Entre los frágiles y los desamparados están los artistas y artesanos, los que defienden con su sangre y su potaje que lo intangible, lo artístico y lo estético es imprescindible para la supervivencia. Con la que está cayendo, ha caído una galería de arte más, como los últimos años cayeron otras en Jerez, Algeciras y Cádiz. Ahora le ha tocado el turno a IslahAbitada. Es la última víctima del movimiento denominado «la cosa está muy mala», pero falta añadir que siempre para los mismos, para los que apenas ganan cuando todo va bien pero pierden siempre cuando todo va mal.
Los más descreídos de la clase pueden reirse cuanto quieran del cierre de una galería de arte. Creerán que es un lugar al que no va nadie. Pensarán que nada importa mientras no cierren los bares, pero muchos de nosotros, y los que nos visitan, sentimos tanto aprecio por la cerveza como por los libros, por la playa como por la pintura, por el teatro y por el fútbol, sobre todo porque aprendimos a saber que son vicios compatibles, complementarios. Los que asisten impasibles al cierre de una pequeña sacristía de la cultura (sí, sí, cultura), son los que permiten que Cádiz se esté volviendo tan cateta que su acontecimiento más comentado desde 2002 sea la apertura de un supermercado. Son los que se conforman con la oferta de ocio de una ciudad que ni siquiera tiene un recinto estable para conciertos y espectáculos al aire libre.

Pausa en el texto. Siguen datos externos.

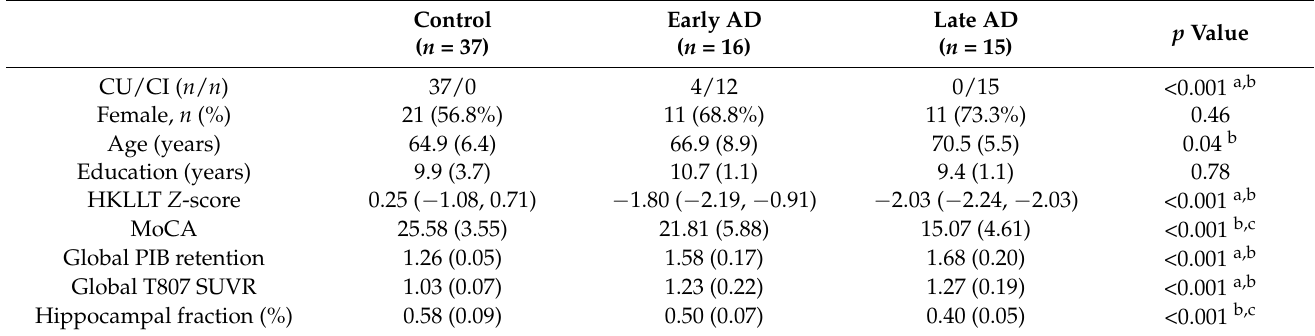
Table 1. Demographic characteristics and imaging data of controls, early AD and late AD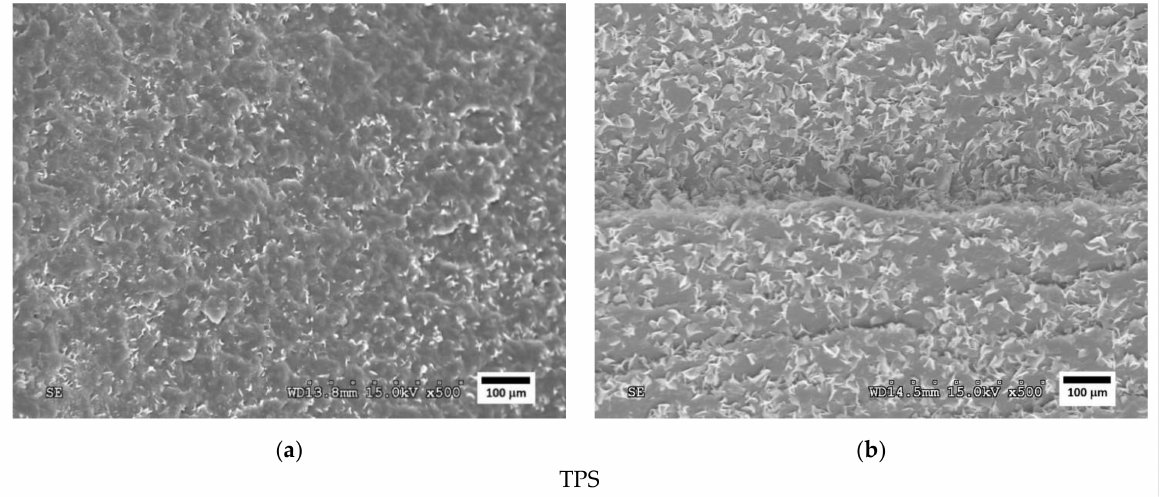
Figure 6. SEM micrographs of fractured surfaces at 500 × of ( a ) TPS80PBS20 and ( b ) TPS60PBS40 blends.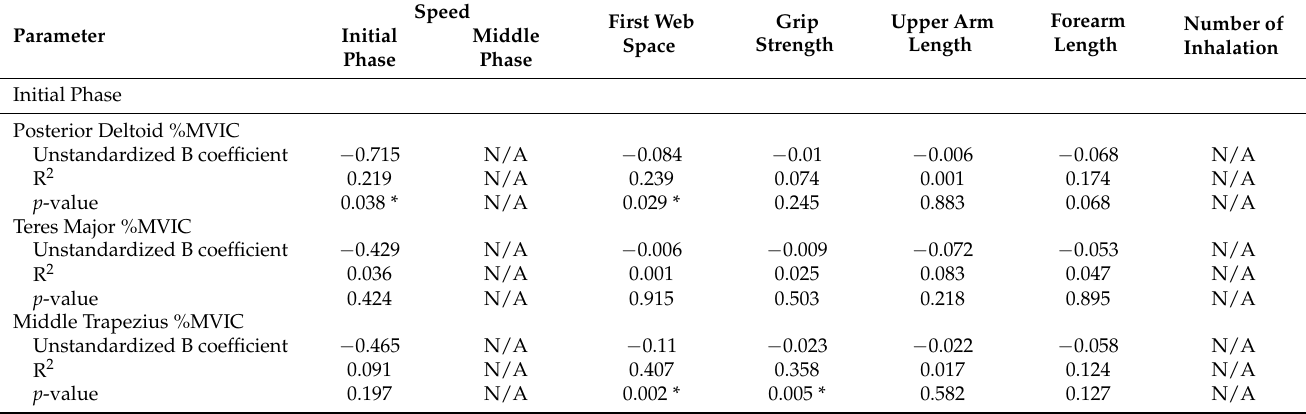
Table 6. Summary of correlation between muscle activity and speed, anthropometry, and skills .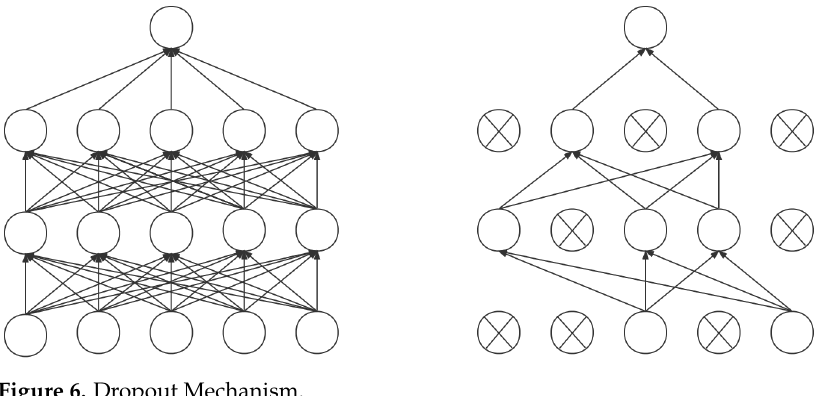
Figure 6. Dropout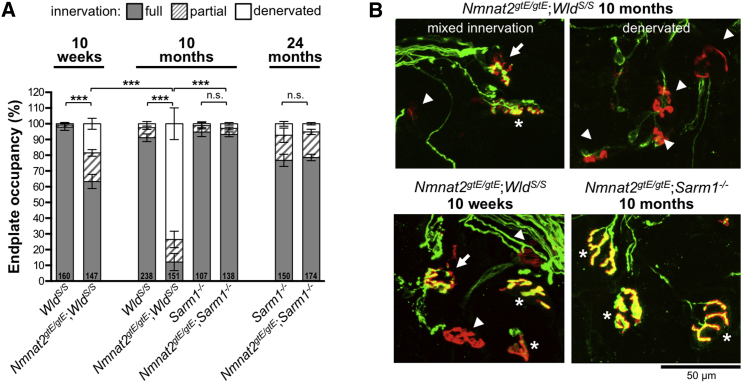
Progressive Loss of NMJ Innervation in Gastrocnemius Muscles of Nmnat2gtE/gtE;WldS/S Mice, but Not Nmnat2gtE/gtE;Sarm1−/− Mice(A) Percentage of fully occupied (full), partially occupied (partial), and denervated endplates in gastrocnemius muscles from mice of the indicated genotypes and ages. Endplate occupancy was determined by assessing signal overlap between α-bungarotoxin labeling of acetylcholine receptors in the motor endplate and βIII-tubulin immunostaining of axon terminals (see Experimental Procedures). Total numbers of NMJs analyzed in muscles from 3–5 mice per genotype (male and female) are listed at the base of each column. Means ± SEM of occupancy per animal are plotted (NS, not significant [p > 0.05] or ∗∗∗p < 0.001 in one-way ANOVA with Tukey’s multiple comparisons of full innervation, selected comparisons).(B) Representative confocal z series projections of fixed gastrocnemius (Gn) muscle preparations showing merged α-bungarotoxin (red) and βIII-tubulin (green) signals. Endplates in the images are marked as fully occupied (asterisks), partially occupied (arrows), or denervated (arrowheads).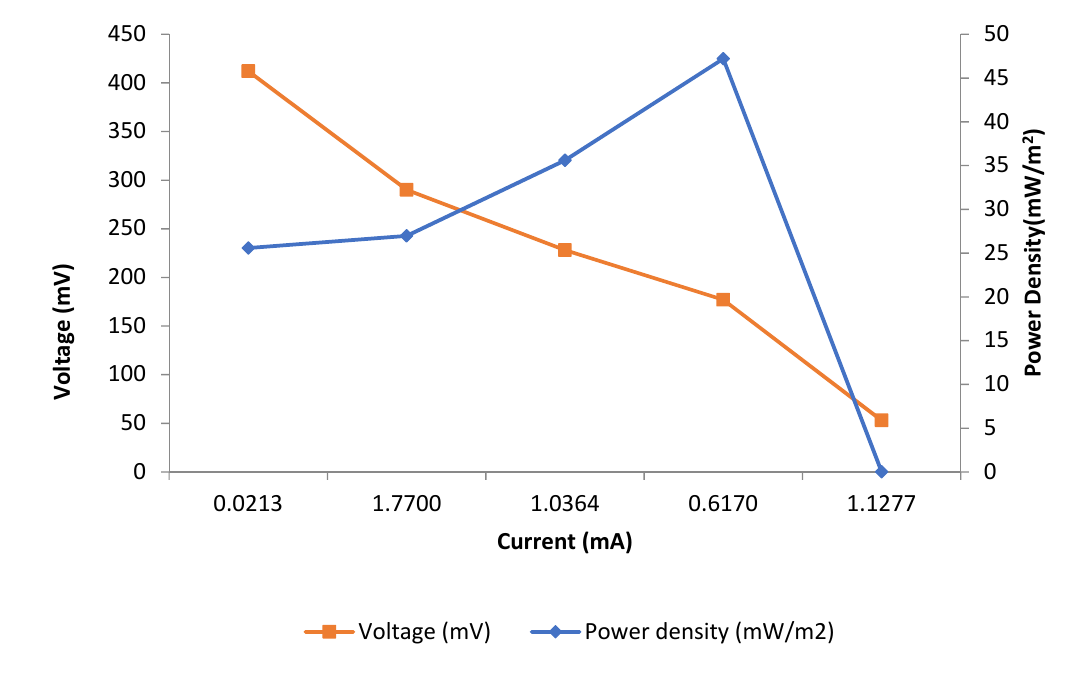
Figure 12. Polarization curve of ML-MFC.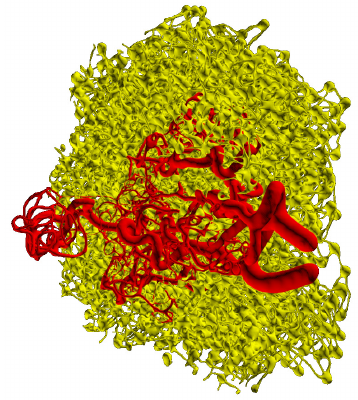
Figure 6. Integrated model of vascular vessels and FRC network (for a sphere of about 200 µ m).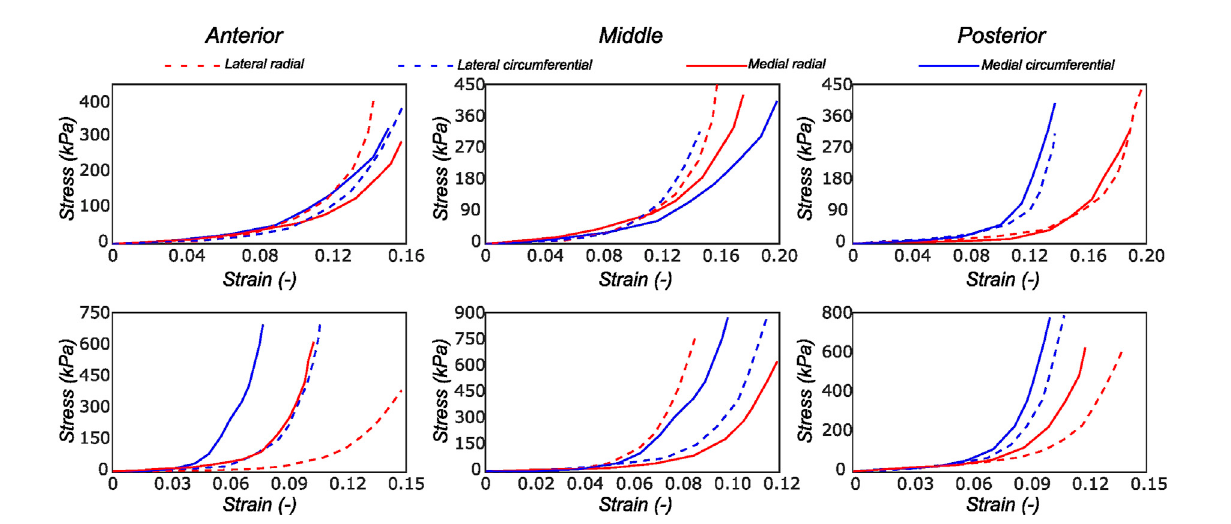
FIGURE 4 Computed Cauchy stress-strain curves for the meniscus samples (LM1 and MM1) obtained from the biaxial testing protocol. The top and bottom rows of subplots represent the samples from the top and bottom samples, respectively. Column-wise, they represent the anterior, mid-body, and posterior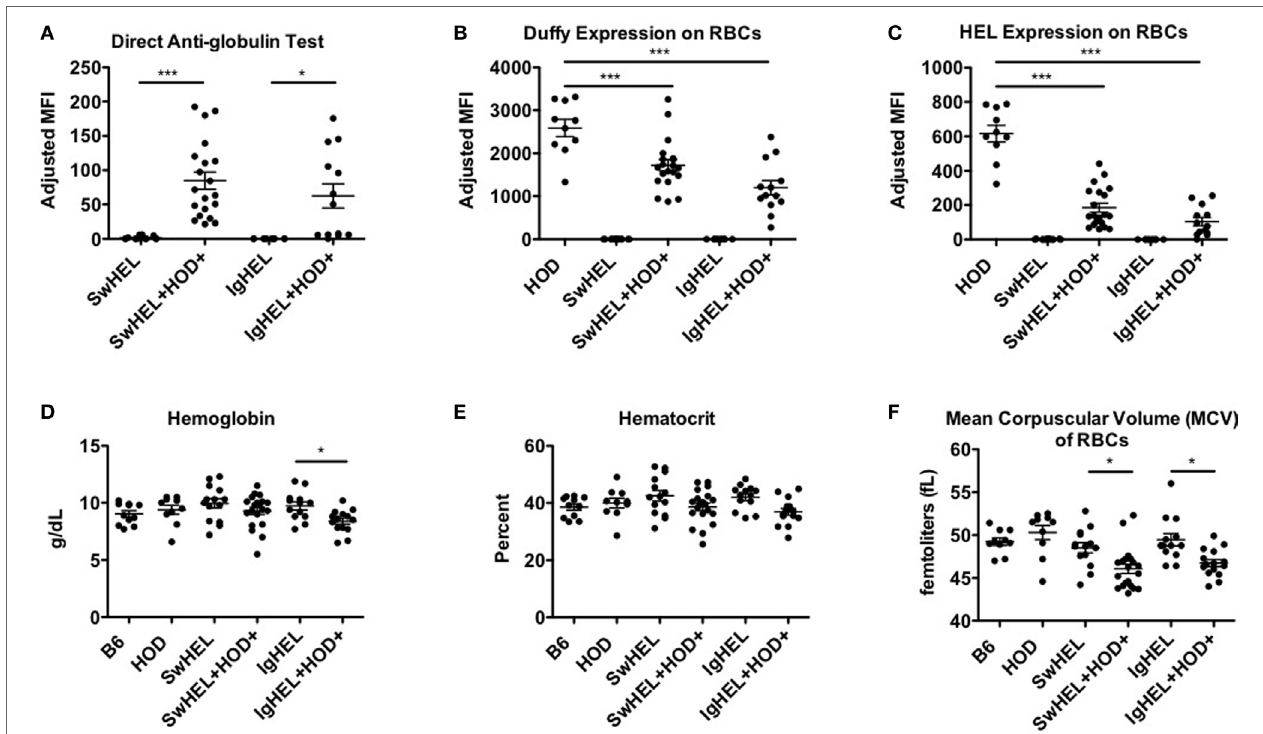
FigUre 5 | Autoantibodies effect red blood cell (RBCs). To determine whether the presence of autoantibodies affected erythrocytes, RBCs from experimental mice were collected and assayed for (a) antibodies bound to their surface and surface expression of (B) Duffy and (c) hen egg lysozyme (HEL) antigens. To assess whether autoantibodies affect RBCs, a hematology profile was generated with a HemaVet. RBCs from experimental mice were evaluated for (D) hemoglobin, (e) hematocrit, and (F) mean corpuscular volume (MCV). Scatter dot plots shown are compiled from three independent experiments with at least three mice per group. Selective p values are shown on graphs and * ≤ 0.05, ** ≤ 0.01, and *** ≤ 0.001. For complete statistical analysis with all significant differences, see Table S5 in Supplementary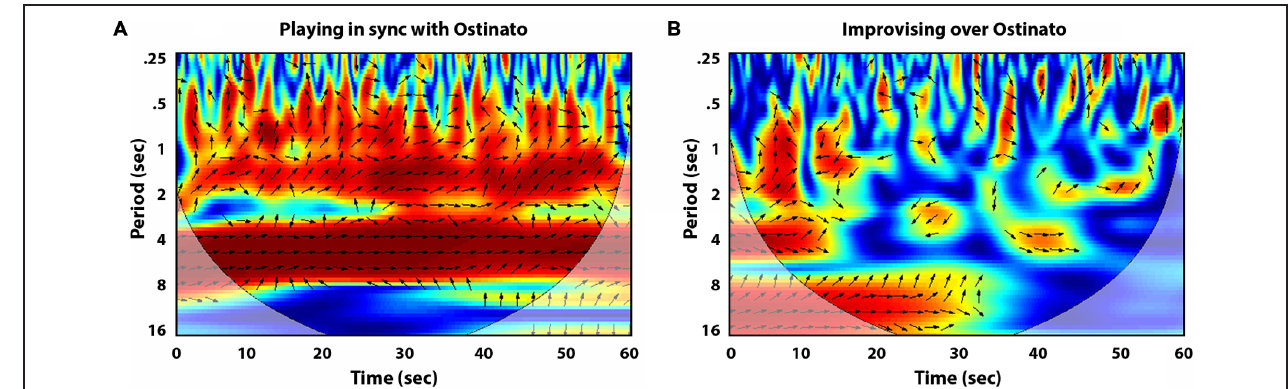
FIGURE 1 | Cross wavelet plots of the lateral movements of the musicians’ right forearms, displaying the strength of coherence at each period (red for high coherence = 1, dark blue for low to no coherence = 0), as well as relative phase angle (right arrows equal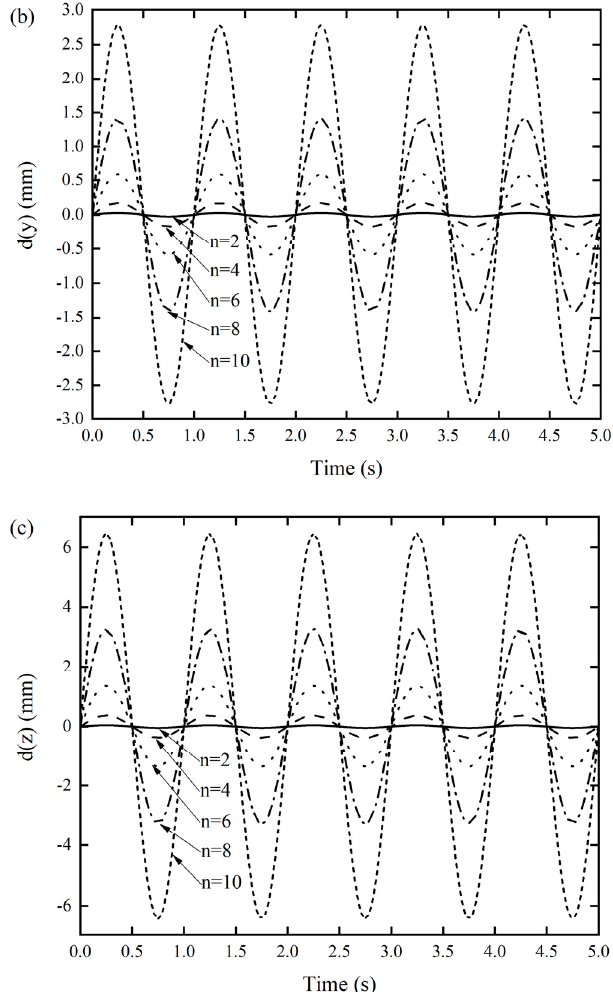
Figure 9. DDR of the Miura tube when the number of arrangements of Miura sheet units varied ( a ) x -displacement of the Miura tube under force along the x -direction, ( b ) y -displacement of the Miura tube under force along the y -direction, and ( c ) z -displacement of the Miura tube under force along the z -direction.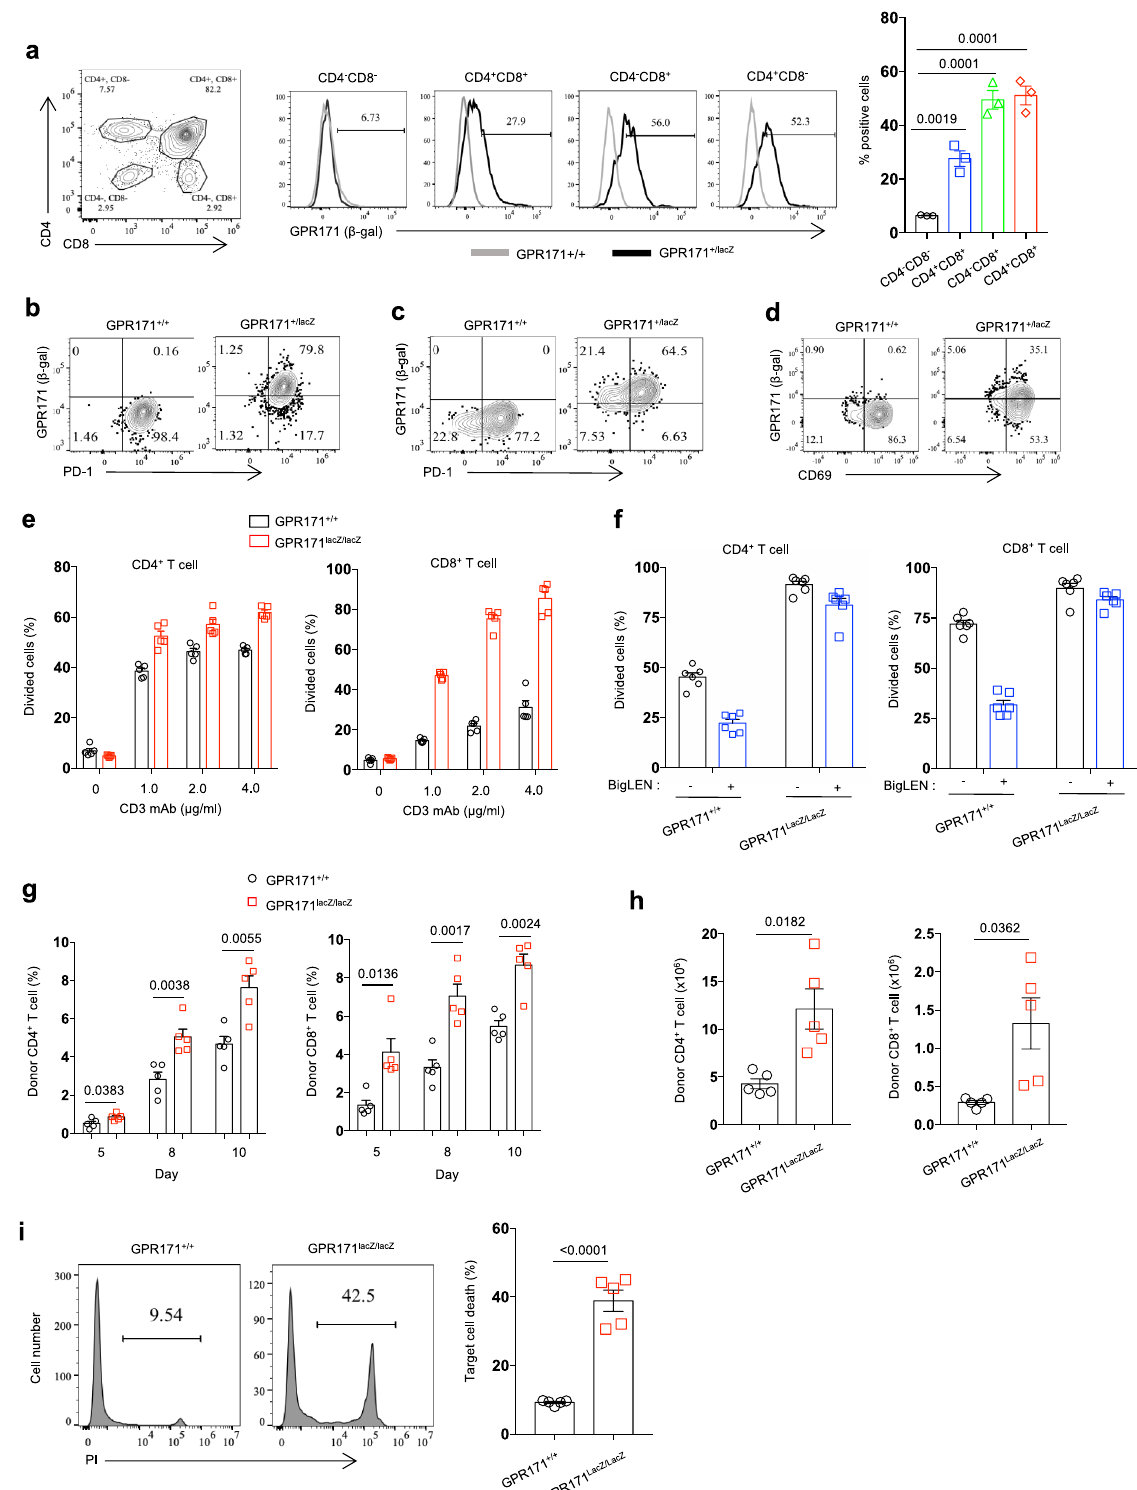
molecule granzyme B and CD137 (Fig. 4h), a key costimulatory receptor whose expression is associated with effector CD8 + T-cell activation 35 . We depleted individual immune cell subset by mAb to assess their respective role in enhanced antitumor response in GPR171 LacZ/LacZ mice. As shown in Fig. 4i, the depletion of either CD8 + or CD4 + T cells completely abolished the antitumor effect in GPR171 LacZ/LacZ mice while the removal of NK cells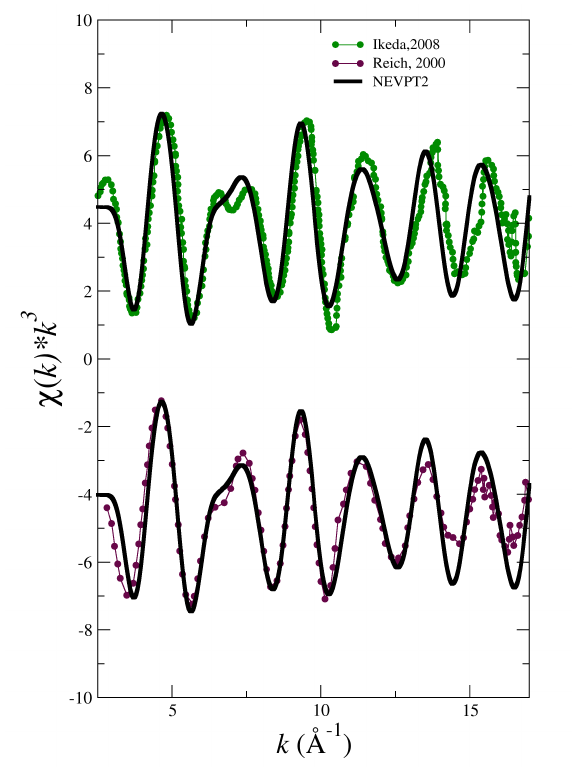
Figure 6. Simulated (black solid line) vs experimental [31,32] (dots) L III -edge k 3 -weighted EXAFS spectra for NpO + . The simulated spectra is obtained using the NEVPT2-level interaction potential 2 developed for the monovalent neptunyl cation in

Cuando viene la crujida siempre pierden los mismos, curritos y soñadores, pero Cádiz no puede permitirse que pague la cultura y la vida cuando estamos tiesos porque, cuando estuvimos bien, cuando éramos prósperos (risas) no se construyó ese auditorio, ni se inauguró teatro alguno, no se les dio ni un cuartucho para exposiciones a los 80.000 vecinos de Extramuros, ni se reforzó ninguna de las famélicas carteleras que nos ponen por delante. Si cuando hay, nada nos dan, cuando falta, nada deben quitarnos. O será que hemos elegido mal a los que nos dirigen (no sólo en el Ayuntamiento). Cuando escasea, pagan los artistas, los artesanos y los que les siguen, los espectadores, la infantería. Cuando abunda, nadie se acuerda de dejarles un cachucho en el sombrero.
Admitirán que es difícil escribir más de cien líneas de texto sobre la coyuntura económica (qué fino) sin mencionar la palabra «crisis». Joder, qué pena. Ya se coló. Es imposible quitársela de lo alto. Ahora que estaba a punto de acabar aparece la puñetera palabra, la que nos dicen diez veces al día, la que abre cada informativo, cada titular.
No hay quién la esquive. No hay forma de sacudírsela, con lo bien que les viene a mu-chos que organizan, que deciden y planifican pero nunca la sufren. Con lo que sirve como excusa perfecta para casi todo.